▶ [TASK BRIEF] Please return, word for word, the line containing "X126885000Y-99060000D03*" and each line after it through the end of the data below, and nothing else.

Records from a data source
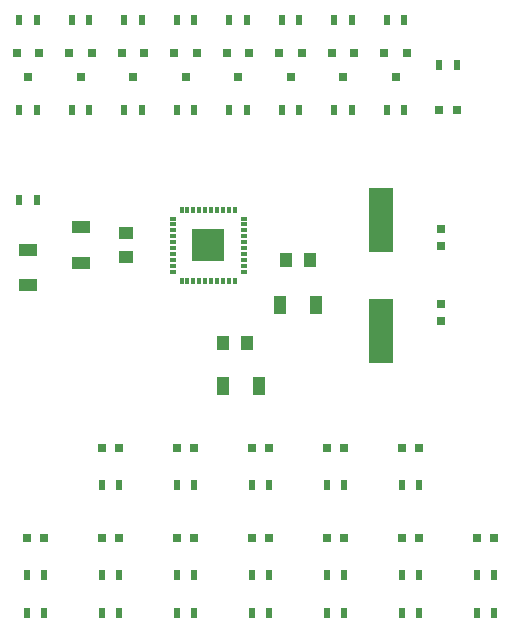
<source format=gtp>
G04 #@! TF.FileFunction,Paste,Top*
%FSLAX46Y46*%
G04 Gerber Fmt 4.6, Leading zero omitted, Abs format (unit mm)*
G04 Created by KiCad (PCBNEW 4.0.2-stable) date Sunday, 28 August 2016 12:14:49*
%MOMM*%
G01*
G04 APERTURE LIST*
%ADD10C,0.100000*%
%ADD11R,0.797560X0.797560*%
%ADD12R,0.800000X0.750000*%
%ADD13R,0.500000X0.900000*%
%ADD14R,1.600000X1.000000*%
%ADD15R,1.000000X1.600000*%
%ADD16R,1.000000X1.250000*%
%ADD17R,0.750000X0.800000*%
%ADD18R,0.500000X0.300000*%
%ADD19R,0.300000X0.500000*%
%ADD20R,2.760000X2.760000*%
%ADD21R,1.998980X5.499100*%
%ADD22R,0.800100X0.800100*%
%ADD23R,1.250000X1.000000*%
G04 APERTURE END LIST*
D10*
D11*
X137909300Y-70485000D03*
X136410700Y-70485000D03*
D12*
X122035000Y-106680000D03*
X120535000Y-106680000D03*
D13*
X120535000Y-109855000D03*
X122035000Y-109855000D03*
X122035000Y-113030000D03*
X120535000Y-113030000D03*
D14*
X101600000Y-82320000D03*
X101600000Y-85320000D03*
D13*
X136410000Y-66675000D03*
X137910000Y-66675000D03*
D15*
X122960000Y-86995000D03*
X125960000Y-86995000D03*
D16*
X123460000Y-83185000D03*
X125460000Y-83185000D03*
D15*
X118134000Y-93853000D03*
X121134000Y-93853000D03*
D16*
X118126000Y-90170000D03*
X120126000Y-90170000D03*
D17*
X136525000Y-88380000D03*
X136525000Y-86880000D03*
D18*
X113840000Y-79665000D03*
X113840000Y-80165000D03*
X113840000Y-80665000D03*
X113840000Y-81165000D03*
X113840000Y-81665000D03*
X113840000Y-82165000D03*
X113840000Y-82665000D03*
X113840000Y-83165000D03*
X113840000Y-83665000D03*
X113840000Y-84165000D03*
D19*
X114590000Y-84915000D03*
X115090000Y-84915000D03*
X115590000Y-84915000D03*
X116090000Y-84915000D03*
X116590000Y-84915000D03*
X117090000Y-84915000D03*
X117590000Y-84915000D03*
X118090000Y-84915000D03*
X118590000Y-84915000D03*
X119090000Y-84915000D03*
D18*
X119840000Y-84165000D03*
X119840000Y-83665000D03*
X119840000Y-83165000D03*
X119840000Y-82665000D03*
X119840000Y-82165000D03*
X119840000Y-81665000D03*
X119840000Y-81165000D03*
X119840000Y-80665000D03*
X119840000Y-80165000D03*
X119840000Y-79665000D03*
D19*
X119090000Y-78915000D03*
X118590000Y-78915000D03*
X118090000Y-78915000D03*
X117590000Y-78915000D03*
X117090000Y-78915000D03*
X116590000Y-78915000D03*
X116090000Y-78915000D03*
X115590000Y-78915000D03*
X115090000Y-78915000D03*
X114590000Y-78915000D03*
D20*
X116840000Y-81915000D03*
D21*
X131445000Y-79756000D03*
X131445000Y-89154000D03*
D13*
X100850000Y-78105000D03*
X102350000Y-78105000D03*
D22*
X102550000Y-65674240D03*
X100650000Y-65674240D03*
X101600000Y-67673220D03*
X106995000Y-65674240D03*
X105095000Y-65674240D03*
X106045000Y-67673220D03*
X111440000Y-65674240D03*
X109540000Y-65674240D03*
X110490000Y-67673220D03*
X115885000Y-65674240D03*
X113985000Y-65674240D03*
X114935000Y-67673220D03*
X120330000Y-65674240D03*
X118430000Y-65674240D03*
X119380000Y-67673220D03*
D13*
X102985000Y-113030000D03*
X101485000Y-113030000D03*
X109335000Y-113030000D03*
X107835000Y-113030000D03*
X115685000Y-113030000D03*
X114185000Y-113030000D03*
X128385000Y-113030000D03*
X126885000Y-113030000D03*
X134735000Y-113030000D03*
X133235000Y-113030000D03*
X141085000Y-113030000D03*
X139585000Y-113030000D03*
X102985000Y-109855000D03*
X101485000Y-109855000D03*
X109335000Y-109855000D03*
X107835000Y-109855000D03*
X115685000Y-109855000D03*
X114185000Y-109855000D03*
X128385000Y-109855000D03*
X126885000Y-109855000D03*
X134735000Y-109855000D03*
X133235000Y-109855000D03*
X141085000Y-109855000D03*
X139585000Y-109855000D03*
X109335000Y-102235000D03*
X107835000Y-102235000D03*
X115685000Y-102235000D03*
X114185000Y-102235000D03*
X122035000Y-102235000D03*
X120535000Y-102235000D03*
X134735000Y-102235000D03*
X133235000Y-102235000D03*
X128385000Y-102235000D03*
X126885000Y-102235000D03*
X102350000Y-62865000D03*
X100850000Y-62865000D03*
X106795000Y-62865000D03*
X105295000Y-62865000D03*
X111240000Y-62865000D03*
X109740000Y-62865000D03*
X115685000Y-62865000D03*
X114185000Y-62865000D03*
X120130000Y-62865000D03*
X118630000Y-62865000D03*
X102350000Y-70485000D03*
X100850000Y-70485000D03*
X106795000Y-70485000D03*
X105295000Y-70485000D03*
X111240000Y-70485000D03*
X109740000Y-70485000D03*
X115685000Y-70485000D03*
X114185000Y-70485000D03*
X120130000Y-70485000D03*
X118630000Y-70485000D03*
D22*
X124775000Y-65674240D03*
X122875000Y-65674240D03*
X123825000Y-67673220D03*
X129220000Y-65674240D03*
X127320000Y-65674240D03*
X128270000Y-67673220D03*
X133665000Y-65674240D03*
X131765000Y-65674240D03*
X132715000Y-67673220D03*
D13*
X124575000Y-62865000D03*
X123075000Y-62865000D03*
X124575000Y-70485000D03*
X123075000Y-70485000D03*
X129020000Y-62865000D03*
X127520000Y-62865000D03*
X129020000Y-70485000D03*
X127520000Y-70485000D03*
X133465000Y-62865000D03*
X131965000Y-62865000D03*
X133465000Y-70485000D03*
X131965000Y-70485000D03*
D12*
X102985000Y-106680000D03*
X101485000Y-106680000D03*
X109335000Y-106680000D03*
X107835000Y-106680000D03*
X115685000Y-106680000D03*
X114185000Y-106680000D03*
X128385000Y-106680000D03*
X126885000Y-106680000D03*
X134735000Y-106680000D03*
X133235000Y-106680000D03*
X141085000Y-106680000D03*
X139585000Y-106680000D03*
X109335000Y-99060000D03*
X107835000Y-99060000D03*
X115685000Y-99060000D03*
X114185000Y-99060000D03*
X122035000Y-99060000D03*
X120535000Y-99060000D03*
X134735000Y-99060000D03*
X133235000Y-99060000D03*
X128385000Y-99060000D03*
X126885000Y-99060000D03*
D14*
X106045000Y-80415000D03*
X106045000Y-83415000D03*
D23*
X109855000Y-80915000D03*
X109855000Y-82915000D03*
D17*
X136525000Y-80530000D03*
X136525000Y-82030000D03*
M02*

</source>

▶ [OUTPUT]
X126885000Y-99060000D03*
D14*
X106045000Y-80415000D03*
X106045000Y-83415000D03*
D23*
X109855000Y-80915000D03*
X109855000Y-82915000D03*
D17*
X136525000Y-80530000D03*
X136525000Y-82030000D03*
M02*

</source>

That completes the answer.